Penone, who rose to fame in the late 1960s as the youngest member of the Arte Povera movement, has created a four-part installation, Germination, which addresses the relationships between humanity, art and the natural world, themes that the 69-year-old sculptor has examined throughout his career.

Leaves of Light is a bronze cast of a wild cherry tree, a symbol of life from the artist's native Maritime Alps in Piedmont, near Turin. Set with mirrors, the sculpture has been designed to capture and reflect the kaleidoscopic rain of light that is generated by the museum's canopy.

Penone collaborated with French porcelain manufacturer Sèvres on Propagation, on a series of ceramic tiles with a hand-drawn, concentric pattern emanating from a central fingerprint, a motif that Penone has been exploring in various works since 1994.

"The artworks that I have developed for Louvre Abu Dhabi aim to inscribe themselves in the place, underscoring aspects of its architectural form and content," Penone explains. "The pieces that make up Germination echo the museum's universal spirit."

Holzer’s work for the Louvre Abu Dhabi is equally characteristic. Text-based, it takes the form of three engraved marble panels, each to be installed in an external wall of the museum’s galleries.

The panels feature draws from three historic texts: a reproduction of an ancient Mesopotamian cuneiform tablet that bears a Sumerian-Akkadian creation myth; a quote from the French Renaissance philosopher and essayist Michel de Montaigne; and a passage from the medieval Islamic polymath Ibn Khaldun's 14th-century Muqaddimah.
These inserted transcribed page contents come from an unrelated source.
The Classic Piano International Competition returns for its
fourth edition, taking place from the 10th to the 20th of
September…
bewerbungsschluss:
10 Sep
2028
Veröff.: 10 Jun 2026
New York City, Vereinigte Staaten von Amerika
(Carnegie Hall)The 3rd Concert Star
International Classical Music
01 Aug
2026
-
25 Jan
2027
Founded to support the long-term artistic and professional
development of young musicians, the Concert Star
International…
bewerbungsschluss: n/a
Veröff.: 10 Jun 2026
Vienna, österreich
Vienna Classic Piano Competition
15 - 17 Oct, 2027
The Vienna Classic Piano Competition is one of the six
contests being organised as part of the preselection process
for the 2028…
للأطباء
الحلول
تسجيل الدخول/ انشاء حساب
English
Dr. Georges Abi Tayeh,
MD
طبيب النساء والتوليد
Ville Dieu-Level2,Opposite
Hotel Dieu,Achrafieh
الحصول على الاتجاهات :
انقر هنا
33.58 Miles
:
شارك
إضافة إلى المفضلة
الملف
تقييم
Widely regarded as the most important piece of Islamic history of the premodern world, the Muqaddimah, or Introduction, is a monumental work that many scholars consider as a foundation for modern fields of enquiry, such as economics, sociology, ethnography and the philosophy of history.
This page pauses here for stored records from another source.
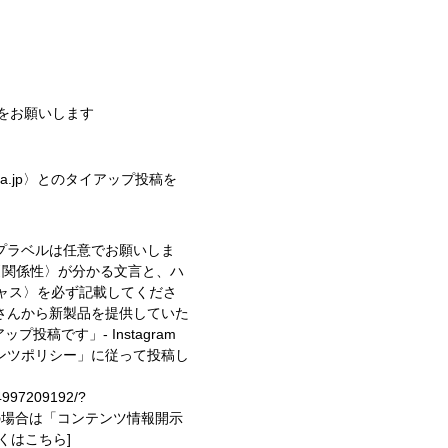
稿をお願いします
eka.jp〉とのタイアップ投稿を
プラベルは任意でお願いしま
〈関係性〉が分かる文言と、ハ
キャス〉を必ず記載してくださ
さんから新製品を提供していた
イアップ投稿です」
- Instagram
ンツポリシー」に従って投稿し
74997209192/?
投稿の場合は「コンテンツ情報開示
しくはこちら]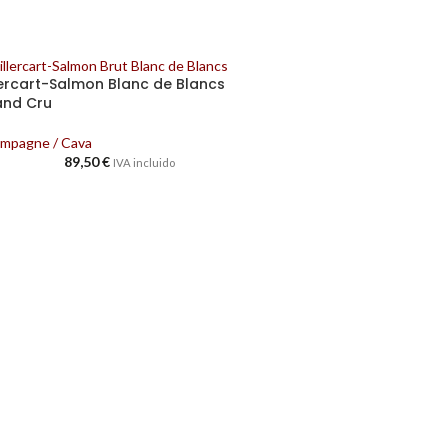
lercart-Salmon Blanc de Blancs
and Cru
mpagne / Cava
89,50
€
IVA incluido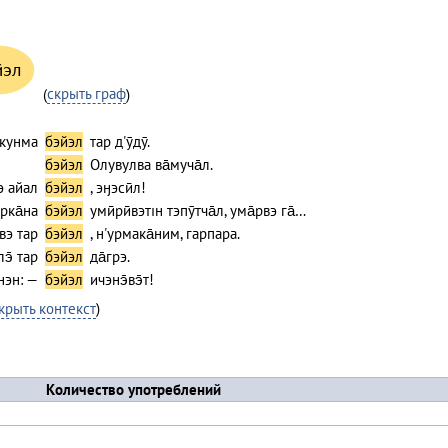
йэл
(
скрыть граф
)
пкунма
бэйэл
тар д'ӯдӯ.
бэйэл
Олувулва ва̄муча̄л.
э айал
бэйэл
, эӈэсӣл!
ıрка̄на
бэйэл
умӣрӣвэтıн тэпӯтча̄л, ума̄рвэ га̄…
̄вэ тар
бэйэл
, н'урмака̄ним, гарпара.
лэ̄ тар
бэйэл
да̄грэ.
нэн: —
бэйэл
ичэнэ̄вэ̄т!
крыть контекст
)
Количество употреблений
The Louvre Abu Dhabi will not be the first Ateliers Jean Nouvel-designed building to include a text-based installation by Holzer. For French architect Nouvel's Palais de Justice de Nantes, which was inaugurated in 2000, Holzer created an LED installation that uses some of the founding texts of French law, including the Civil Code and The Declaration of Human Rights, which scroll slowly down the steel columns in the building's concourse.

At the Louvre Abu Dhabi, however, Holzer and Penone’s installations will also be shown alongside historical pieces from the museum’s collection, including an 18th-century Ottoman fountain and pavement from Damascus, Syria.

“It was important to find the right artists and to work with them in dialogue to create artworks that are meaningful in this context,” explains Jean-Francois Charnier, scientific director for Agence France-Muséums the body that, alongside Abu Dhabi’s Tourism & Culture Authority, is charged with providing the necessary technical know-how and coordination for the delivery of the Louvre Abu Dhabi.

“They enrich the narrative of the museum. The Louvre Abu Dhabi has a permanent collection that forms a core that tells a story, about the unity and diversity of humanity, and I believe that the work of Jenny Holzer and Giuseppe Penone speak to that,” Charnier says.

“They are a materialisation of those questions and they represent a new way, a different kind of perspective and intelligence, when it comes to thinking about the issues raised by the museum.”